Como eu gostaria de ter esse gosto "MAchadiano"...gostar, compreender Machado de Assis é quase um dom.
Não consegui passar da segunda página de "Memórias Póstumas", como diz a professora Carolina, minha orientadora do tcc, sou muito prática, rápida e objetiva o que me impede de ver os detalhes dentro de um texto lindo como este.
Abraços

Fábio Pereira disse...

Para quem lê Machado, escrever parece muito fácil. Pelo menos eu me sinto assim.

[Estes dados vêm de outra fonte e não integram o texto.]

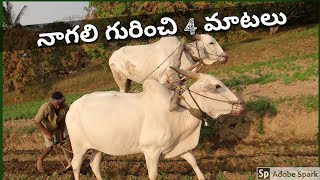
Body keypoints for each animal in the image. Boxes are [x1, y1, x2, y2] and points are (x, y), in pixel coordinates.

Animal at [66, 68, 244, 180]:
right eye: (217, 86)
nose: (241, 104)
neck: (179, 112)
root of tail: (72, 107)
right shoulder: (151, 151)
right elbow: (153, 175)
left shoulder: (178, 146)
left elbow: (193, 161)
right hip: (79, 147)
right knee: (75, 165)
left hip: (98, 147)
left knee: (94, 164)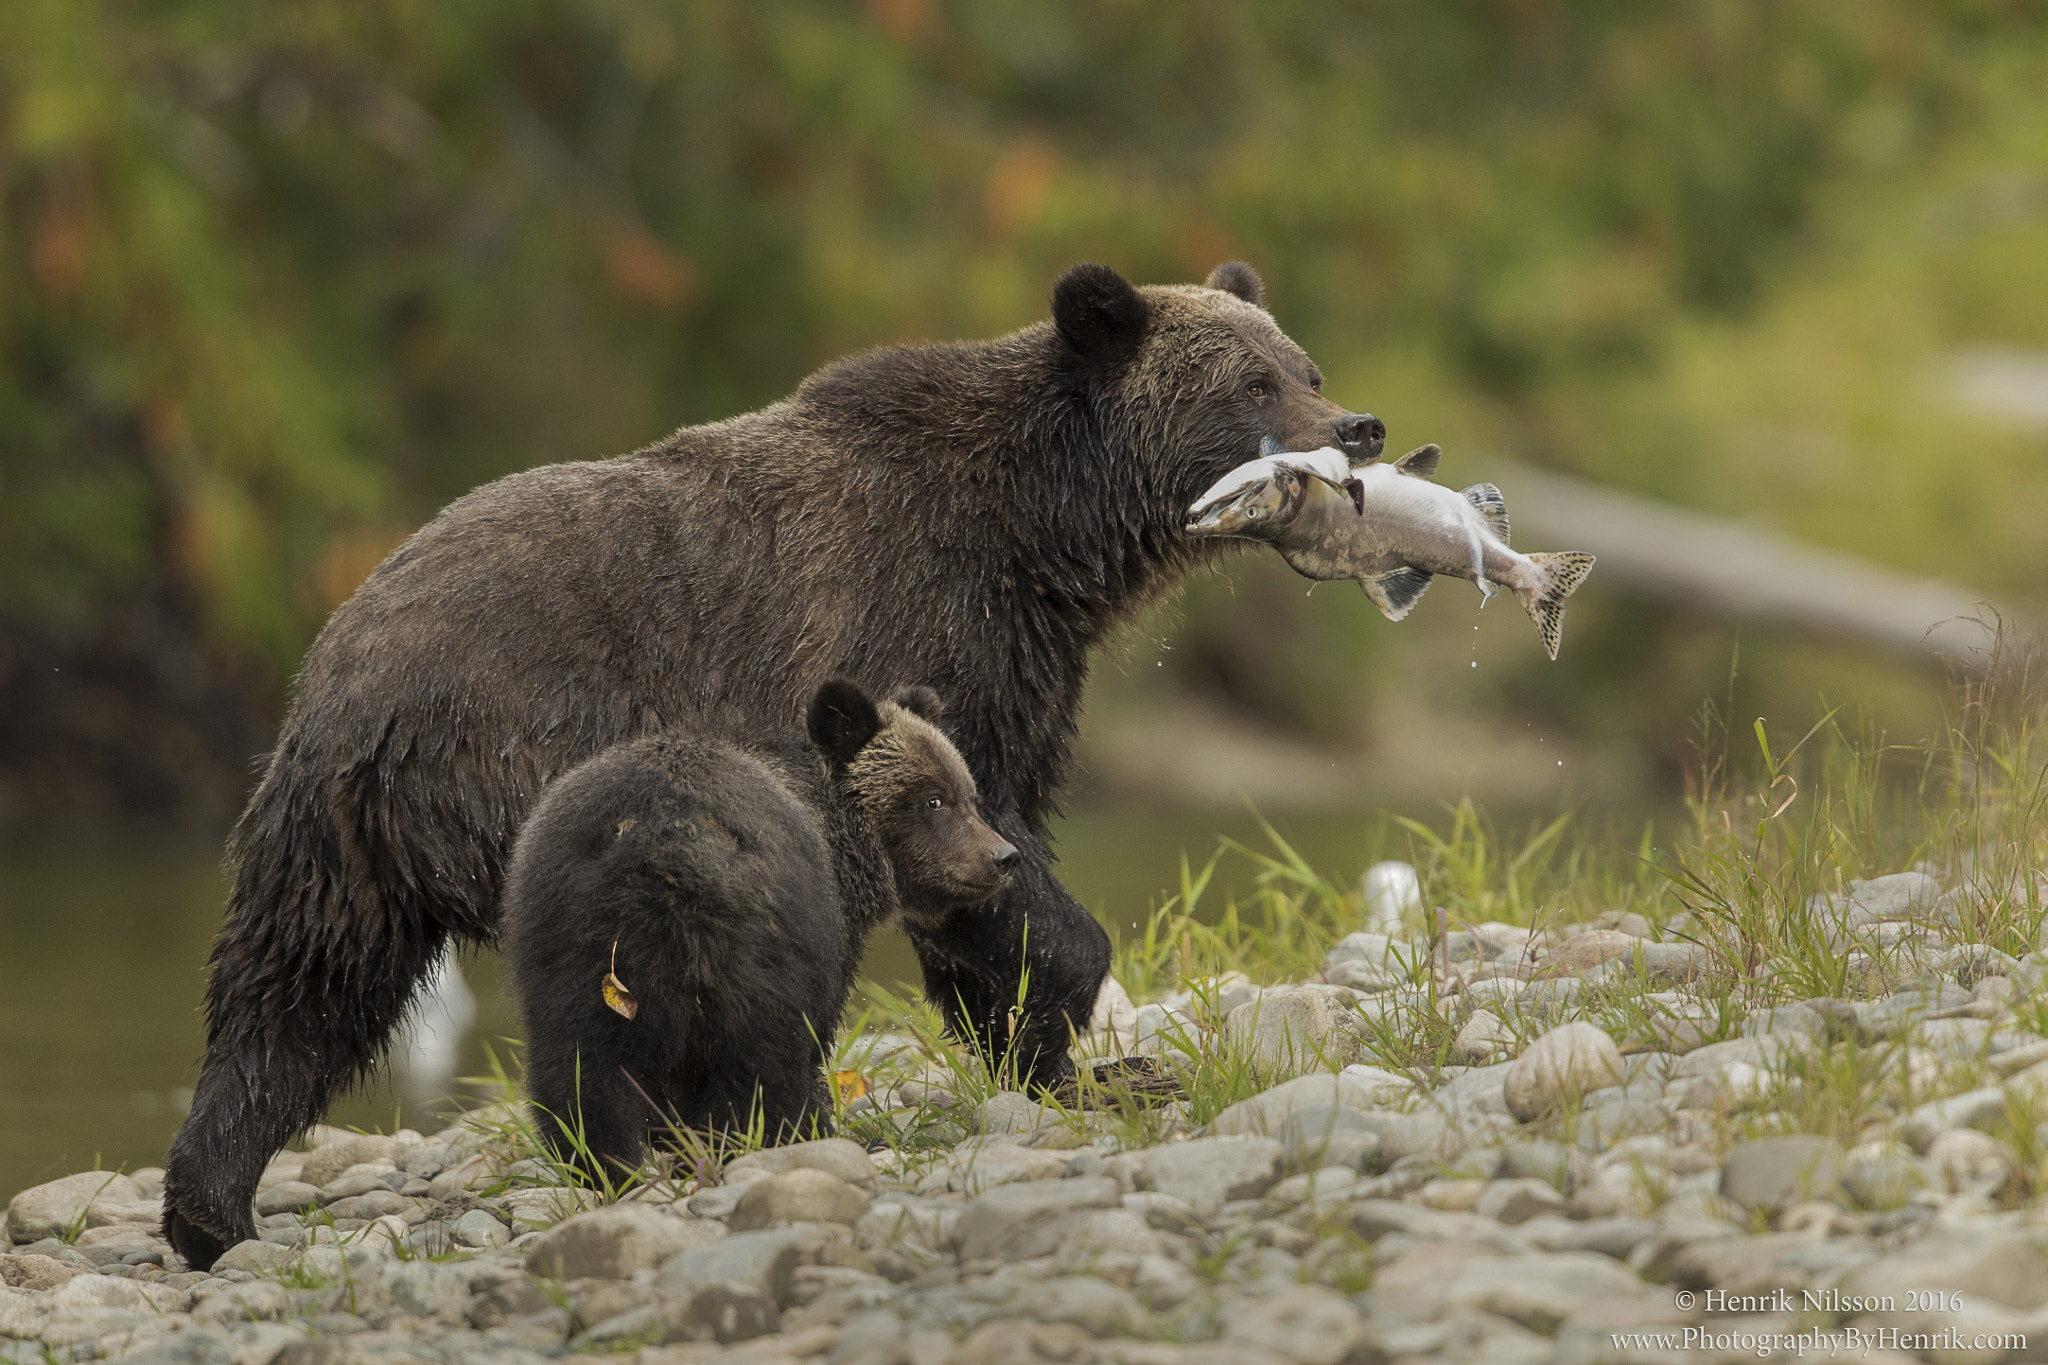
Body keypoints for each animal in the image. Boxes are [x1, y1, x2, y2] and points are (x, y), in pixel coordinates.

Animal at [503, 675, 1015, 1178]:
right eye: (934, 799)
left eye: (969, 794)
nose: (1003, 855)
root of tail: (660, 845)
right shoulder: (824, 928)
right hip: (753, 943)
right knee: (763, 1057)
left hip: (568, 938)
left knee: (578, 1066)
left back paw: (599, 1161)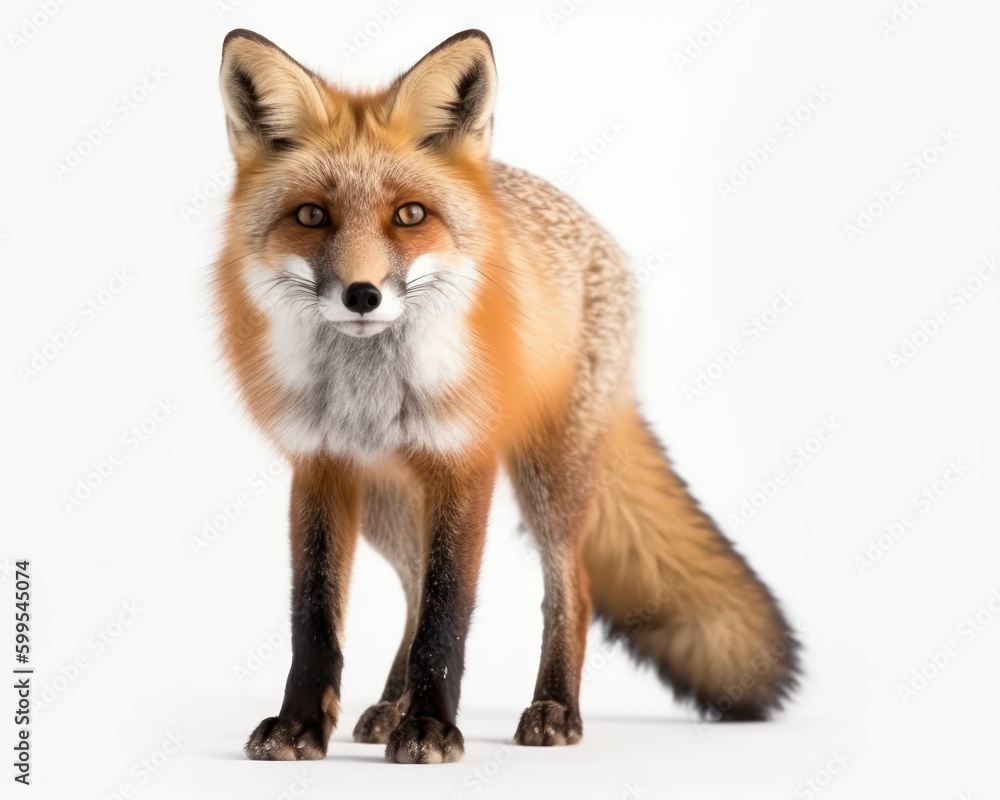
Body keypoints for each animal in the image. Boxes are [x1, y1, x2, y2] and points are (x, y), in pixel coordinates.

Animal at [213, 28, 800, 764]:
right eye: (311, 215)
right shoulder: (321, 468)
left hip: (547, 474)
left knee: (569, 590)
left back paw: (553, 709)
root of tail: (594, 231)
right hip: (387, 503)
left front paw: (431, 728)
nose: (362, 294)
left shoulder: (466, 464)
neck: (371, 395)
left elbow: (447, 615)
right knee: (411, 588)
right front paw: (300, 725)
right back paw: (388, 706)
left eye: (410, 215)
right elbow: (316, 618)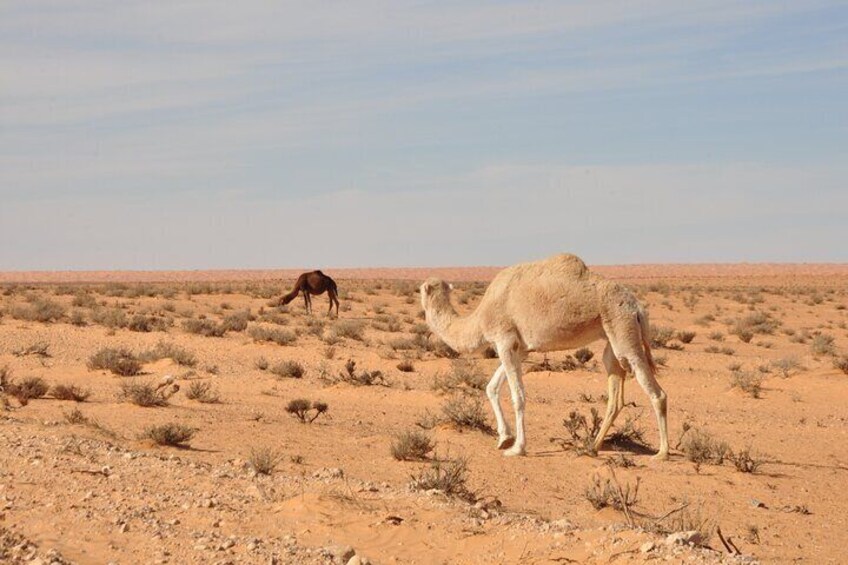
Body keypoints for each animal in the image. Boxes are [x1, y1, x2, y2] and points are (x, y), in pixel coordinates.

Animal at [422, 254, 668, 458]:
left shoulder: (504, 340)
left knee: (656, 392)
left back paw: (662, 453)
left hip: (622, 326)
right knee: (616, 394)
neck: (481, 317)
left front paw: (517, 448)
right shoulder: (519, 348)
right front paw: (504, 438)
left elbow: (518, 396)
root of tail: (638, 307)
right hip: (612, 337)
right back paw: (593, 446)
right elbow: (491, 387)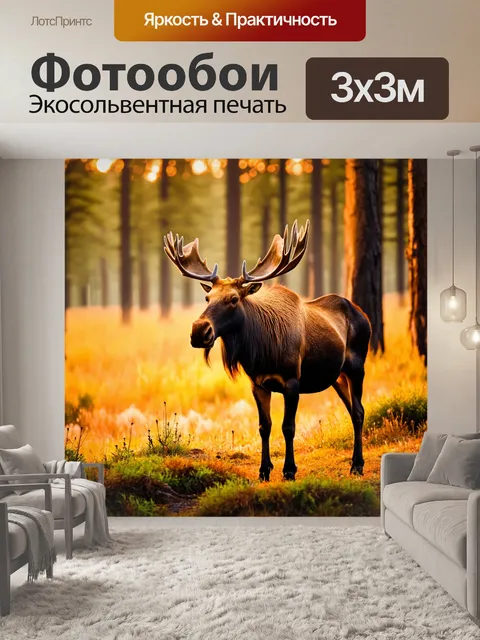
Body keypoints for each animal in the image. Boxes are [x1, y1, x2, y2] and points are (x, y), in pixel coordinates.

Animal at [164, 220, 371, 481]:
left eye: (234, 299)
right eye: (207, 297)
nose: (199, 331)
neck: (261, 352)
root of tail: (364, 316)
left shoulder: (292, 381)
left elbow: (288, 426)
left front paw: (289, 469)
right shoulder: (258, 383)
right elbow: (265, 426)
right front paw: (264, 470)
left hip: (357, 366)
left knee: (359, 411)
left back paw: (357, 464)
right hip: (337, 376)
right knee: (352, 409)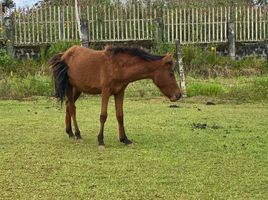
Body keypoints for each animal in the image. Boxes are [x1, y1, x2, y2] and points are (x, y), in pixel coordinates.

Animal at [49, 45, 181, 148]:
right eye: (171, 73)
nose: (178, 95)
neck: (118, 66)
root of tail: (64, 54)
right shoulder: (106, 92)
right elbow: (103, 116)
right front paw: (101, 140)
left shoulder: (119, 92)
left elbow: (120, 116)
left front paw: (125, 139)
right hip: (69, 87)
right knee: (72, 108)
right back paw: (77, 134)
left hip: (77, 89)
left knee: (68, 105)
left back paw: (70, 132)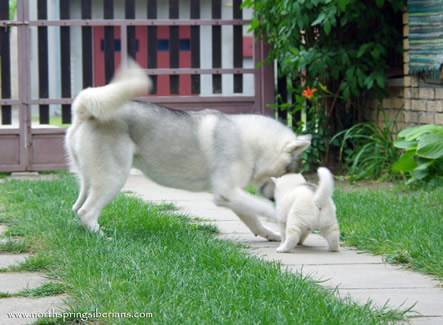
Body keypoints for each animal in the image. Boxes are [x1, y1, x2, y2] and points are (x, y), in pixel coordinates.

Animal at [65, 60, 312, 239]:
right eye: (286, 172)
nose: (273, 196)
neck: (250, 141)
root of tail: (84, 110)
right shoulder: (228, 193)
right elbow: (264, 209)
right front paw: (280, 217)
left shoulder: (234, 196)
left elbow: (254, 219)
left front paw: (270, 234)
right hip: (113, 178)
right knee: (87, 212)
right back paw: (104, 238)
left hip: (90, 181)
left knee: (77, 208)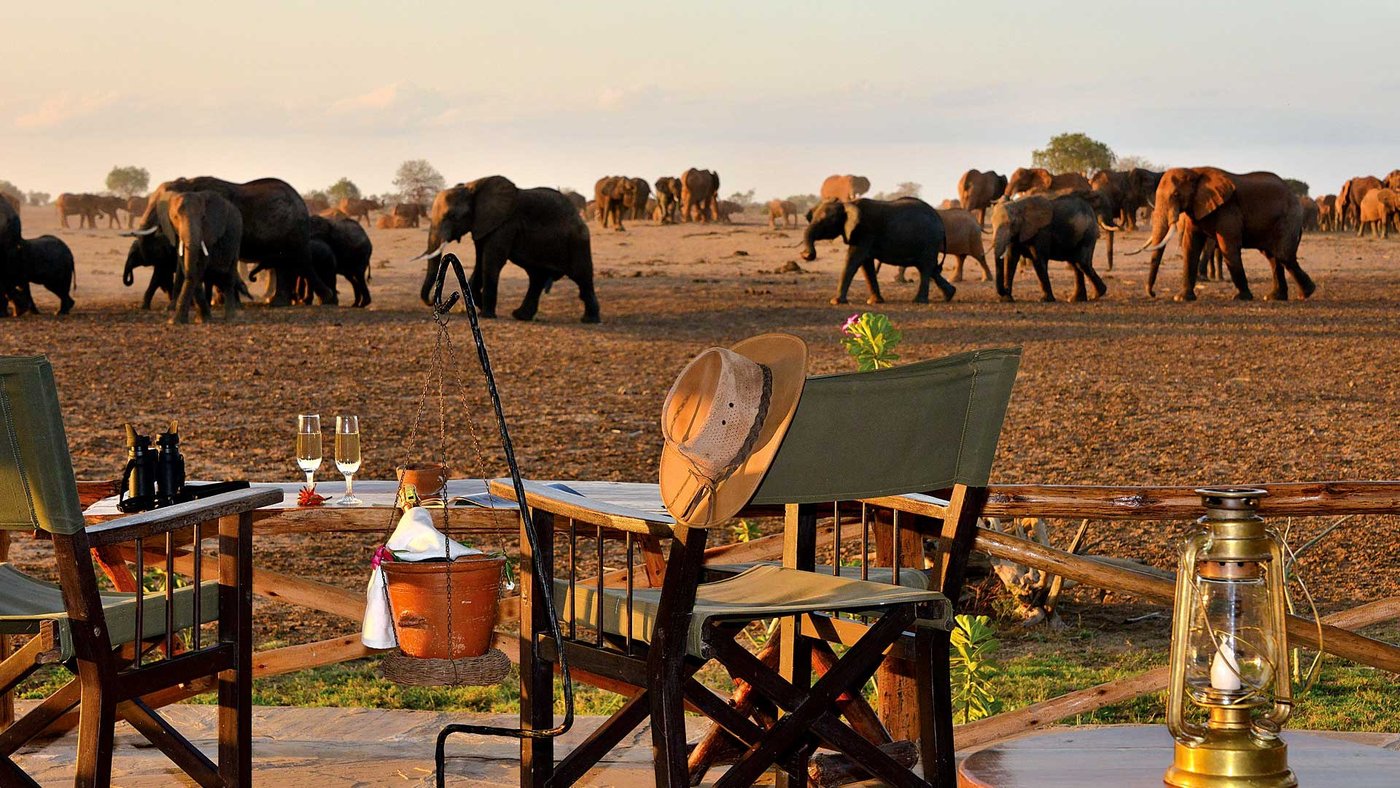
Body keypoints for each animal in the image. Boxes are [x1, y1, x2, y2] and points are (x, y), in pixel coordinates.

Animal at [126, 176, 333, 307]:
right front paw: (217, 301)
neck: (187, 183)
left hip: (294, 230)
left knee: (300, 262)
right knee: (284, 264)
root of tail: (302, 202)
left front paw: (218, 301)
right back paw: (278, 303)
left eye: (161, 208)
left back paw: (326, 300)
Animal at [165, 191, 243, 324]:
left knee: (229, 278)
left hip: (236, 242)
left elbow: (199, 268)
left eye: (203, 218)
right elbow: (187, 267)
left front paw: (175, 322)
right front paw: (199, 319)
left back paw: (230, 319)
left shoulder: (210, 234)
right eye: (175, 218)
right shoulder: (176, 234)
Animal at [414, 176, 600, 323]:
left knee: (582, 277)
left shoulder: (505, 225)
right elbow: (480, 262)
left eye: (452, 216)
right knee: (537, 278)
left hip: (578, 242)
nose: (433, 302)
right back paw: (520, 316)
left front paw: (486, 314)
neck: (472, 186)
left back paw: (590, 320)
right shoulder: (482, 225)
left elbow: (491, 261)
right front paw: (478, 303)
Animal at [800, 197, 954, 304]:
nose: (806, 255)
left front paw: (835, 302)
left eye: (826, 222)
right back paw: (950, 295)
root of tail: (940, 221)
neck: (847, 203)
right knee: (930, 268)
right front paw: (874, 301)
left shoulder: (864, 231)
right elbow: (866, 263)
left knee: (926, 268)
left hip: (929, 241)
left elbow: (854, 259)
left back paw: (919, 301)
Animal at [1134, 168, 1315, 301]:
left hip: (1289, 218)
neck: (1195, 172)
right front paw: (1182, 298)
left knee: (1283, 255)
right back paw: (1275, 297)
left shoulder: (1228, 209)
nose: (1153, 294)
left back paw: (1306, 293)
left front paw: (1241, 298)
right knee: (1272, 257)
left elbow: (1227, 245)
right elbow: (1191, 246)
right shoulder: (1195, 208)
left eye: (1176, 195)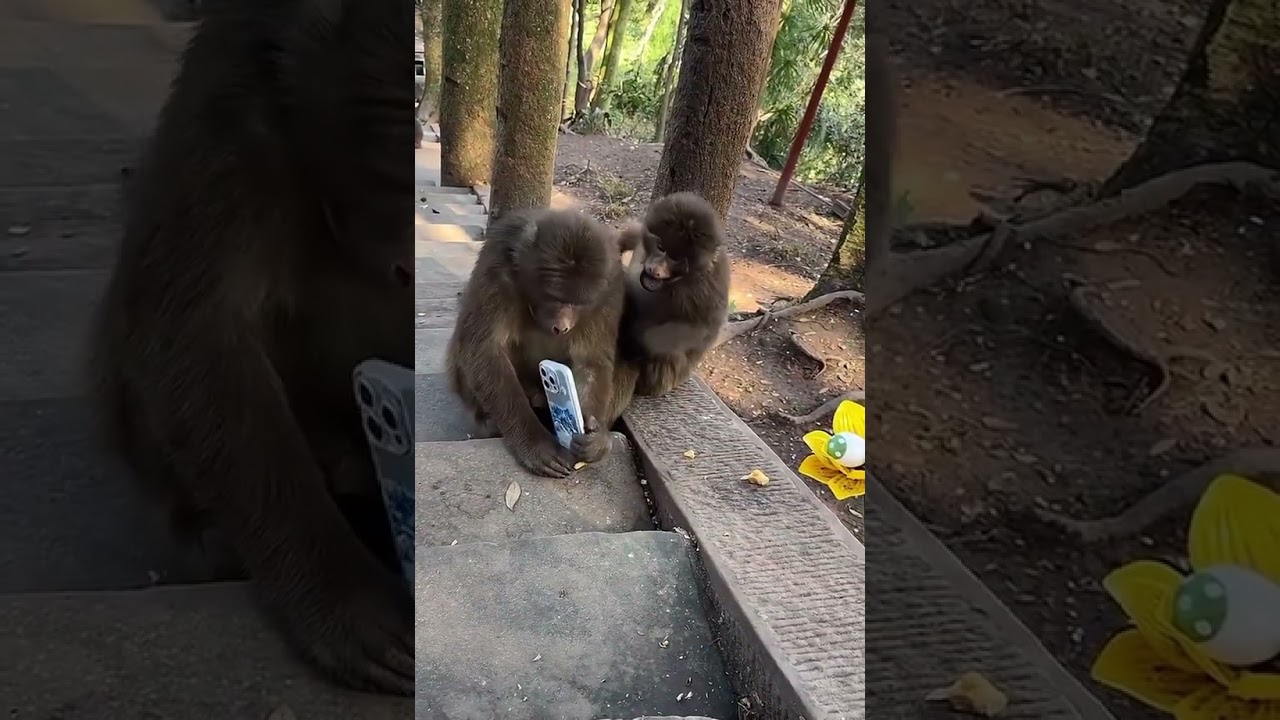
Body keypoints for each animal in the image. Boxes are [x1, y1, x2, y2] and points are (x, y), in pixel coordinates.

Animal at [446, 209, 630, 478]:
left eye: (578, 302)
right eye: (554, 298)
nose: (562, 326)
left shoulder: (611, 286)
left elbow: (591, 360)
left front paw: (596, 439)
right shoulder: (496, 266)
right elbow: (483, 348)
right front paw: (535, 442)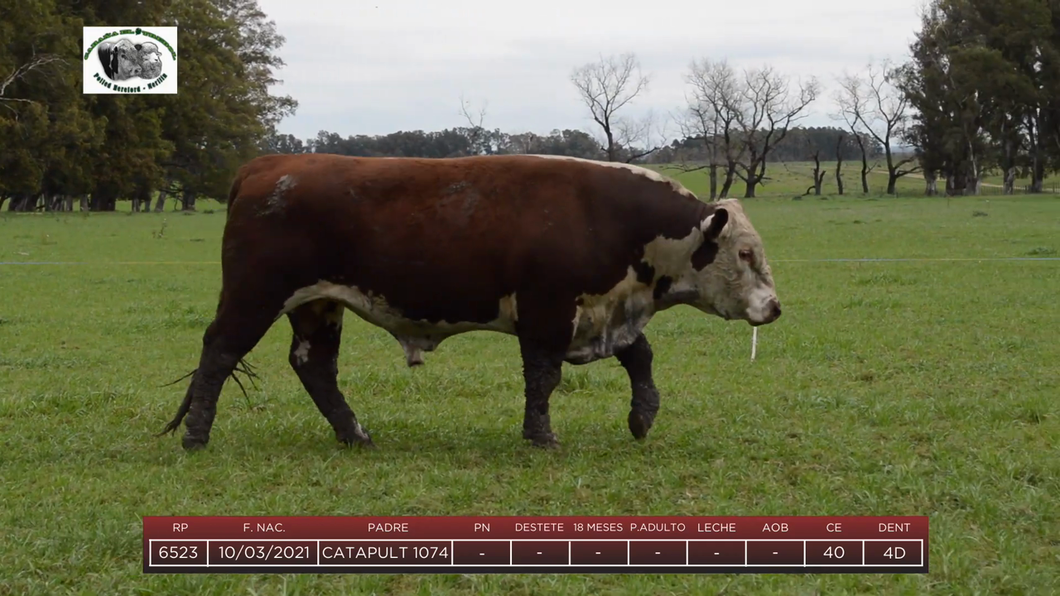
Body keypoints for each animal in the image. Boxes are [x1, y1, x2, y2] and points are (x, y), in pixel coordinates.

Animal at [158, 150, 780, 447]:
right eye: (747, 253)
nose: (774, 307)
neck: (613, 219)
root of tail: (270, 164)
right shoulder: (547, 310)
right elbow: (543, 378)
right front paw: (541, 437)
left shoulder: (602, 309)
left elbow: (640, 355)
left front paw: (642, 416)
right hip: (255, 294)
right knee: (219, 353)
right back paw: (196, 437)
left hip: (318, 305)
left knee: (314, 366)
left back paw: (354, 434)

A sensação é igual quando nos deparamos com um equilibrista perfeito. Aquele rodopiar de bolinhas, de facões, de varetas em chamas (seja lá o que for), ao ser feito com tanta maestria, é capaz de nos animar a arriscar também.

Até alguns anos atrás, lembro que eu treinava com larajas a impossível arte do malabarismo toda vez que avistava nos faróis aqueles artistas de rua.

Perdi tempo e laranjas.Escrever e equilibrar são façanhas árduas, complexas, "barras pesadas" (como dizem por aí).

Ver o mestre Machado escrever é tão gostoso, mas tão gostoso, que a gente (pelo menos eu me sinto assim) passa a ter a esperança cega de poder fazer essas gostosuras com a palavra também.

Que engano! Vou é tomar um suco de laranja e afogar as mágoas...

Parabéns pelo blog ineFFável. Os bons textos daqui sempre me atraem, cedo ou tarde.